I can think of two reasons why "assigning read permissions to extranet\anonymous doesn't help":
Issue A: The requirements or architecture of your site means that permissions aren't helpful to solving this problem.
For example, a situation where you want an item to be secured most of the time, but need to allow anonymous users to read a summary of it before they have authenticated correctly.
Here you can use code to override the user context being used to load the item. The simplest, but most dangerous approach is this:
using (new Sitecore.SecurityModel.SecurityDisabler())
{
var item = Sitecore.Context.Database.GetItem("/path/to/item");
// further processing
}
That just turns off Sitecore's security enforcement inside the using statement. Hence the danger. Don't put anything that's really security sensitive inside that block.
Alternatively you can change the security context to a different user for the duration of a block of code with
var user = Sitecore.Security.Accounts.User.FromName("domain\username", false);
using (new Sitecore.Security.Accounts.UserSwitcher(scUser))
{
var item = Sitecore.Context.Database.GetItem("/path/to/item");
// further processing
}
This is the preferred approach - as you are still using security - just temporarily for an account with more rights than the context user.

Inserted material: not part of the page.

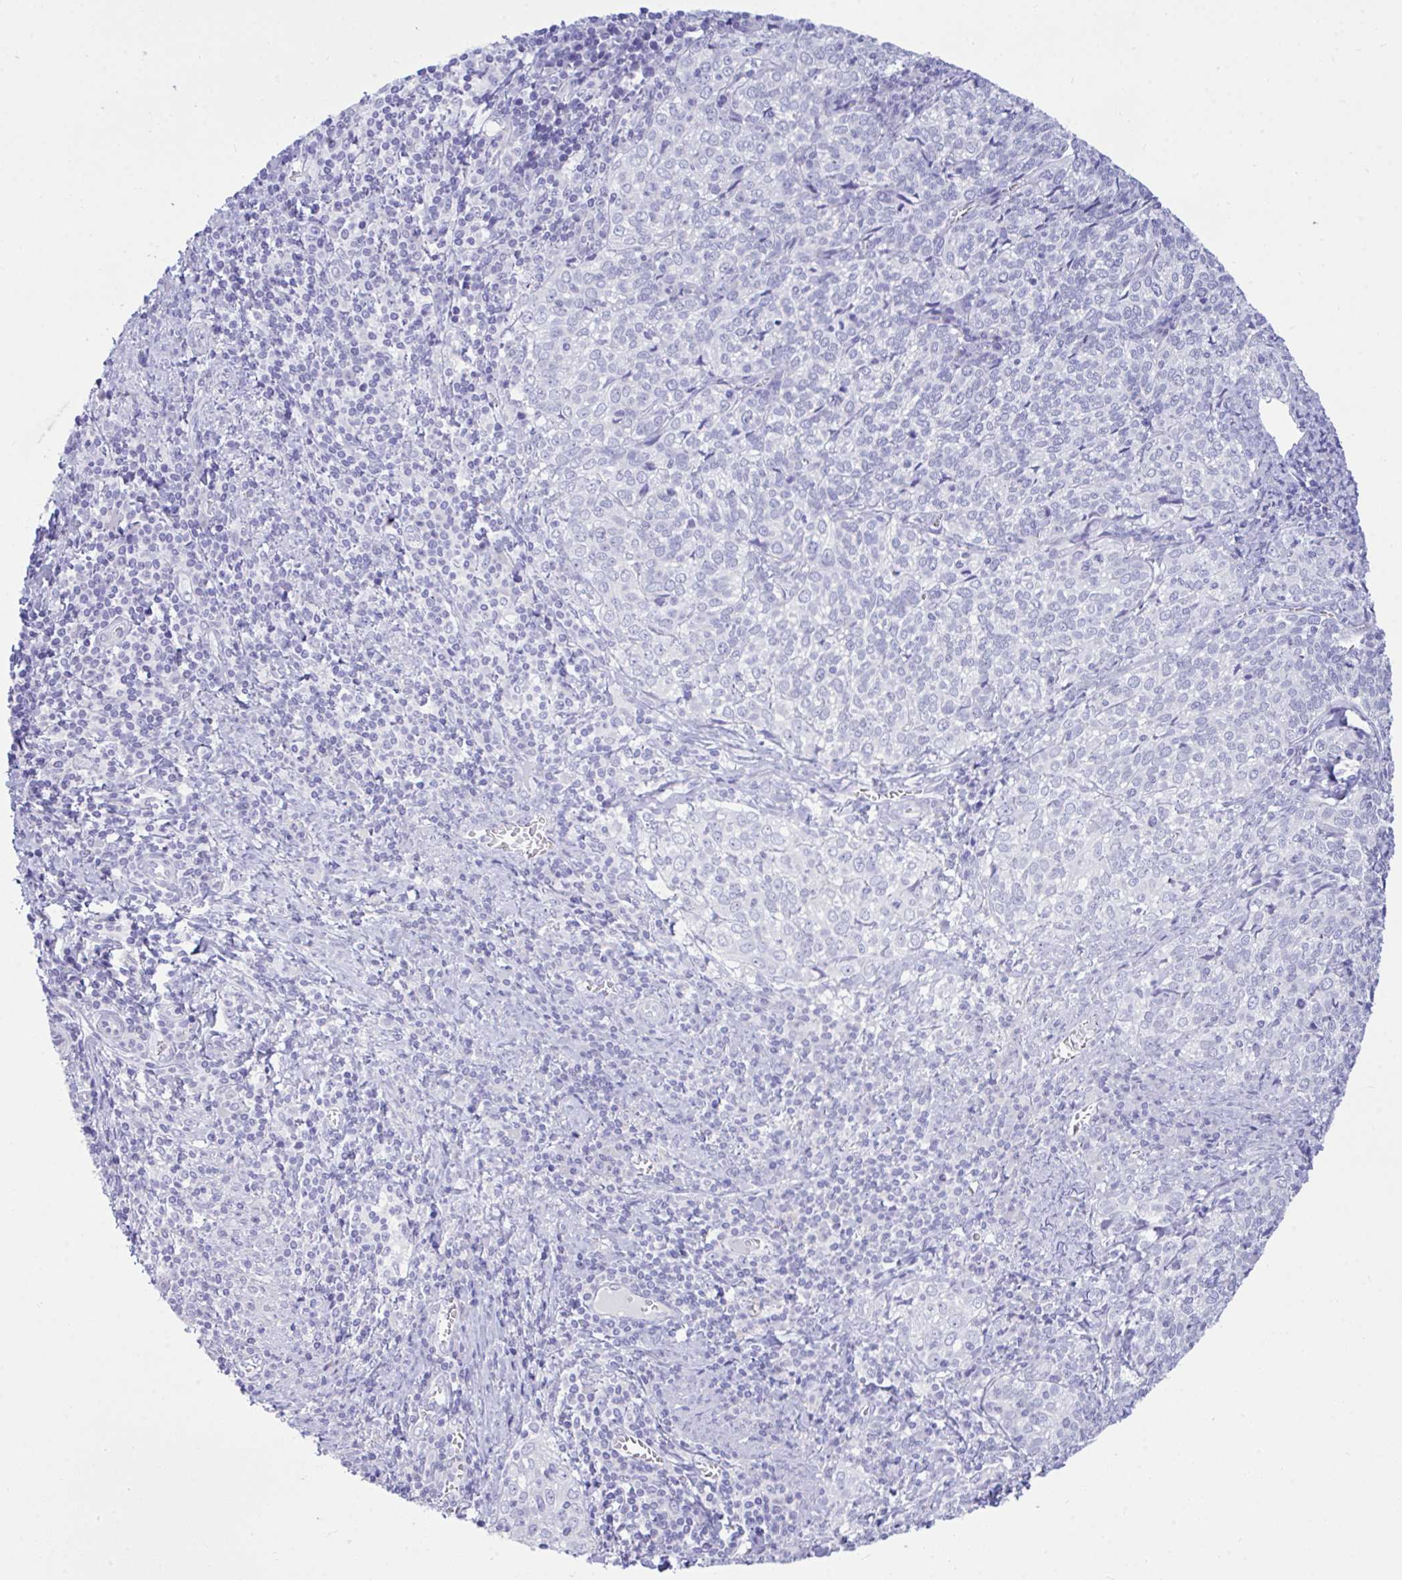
{"staining": {"intensity": "negative", "quantity": "none", "location": "none"}, "tissue": "cervical cancer", "cell_type": "Tumor cells", "image_type": "cancer", "snomed": [{"axis": "morphology", "description": "Normal tissue, NOS"}, {"axis": "morphology", "description": "Squamous cell carcinoma, NOS"}, {"axis": "topography", "description": "Vagina"}, {"axis": "topography", "description": "Cervix"}], "caption": "Immunohistochemical staining of cervical squamous cell carcinoma exhibits no significant staining in tumor cells. (IHC, brightfield microscopy, high magnification).", "gene": "PLEKHH1", "patient": {"sex": "female", "age": 45}}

Issue B: Permissions should be the right answer for your solution, but do not work in this case.
If this is the case, it's pretty much impossible to address your problem without more details of your Sitecore install and what your site is trying to do. If this applies to you then you may do better to talk to Sitecore Support to diagnose why the user rights are not being correctly applied in your site. They will be able to look at your configuration, code and log files to try and work out the underlying issue.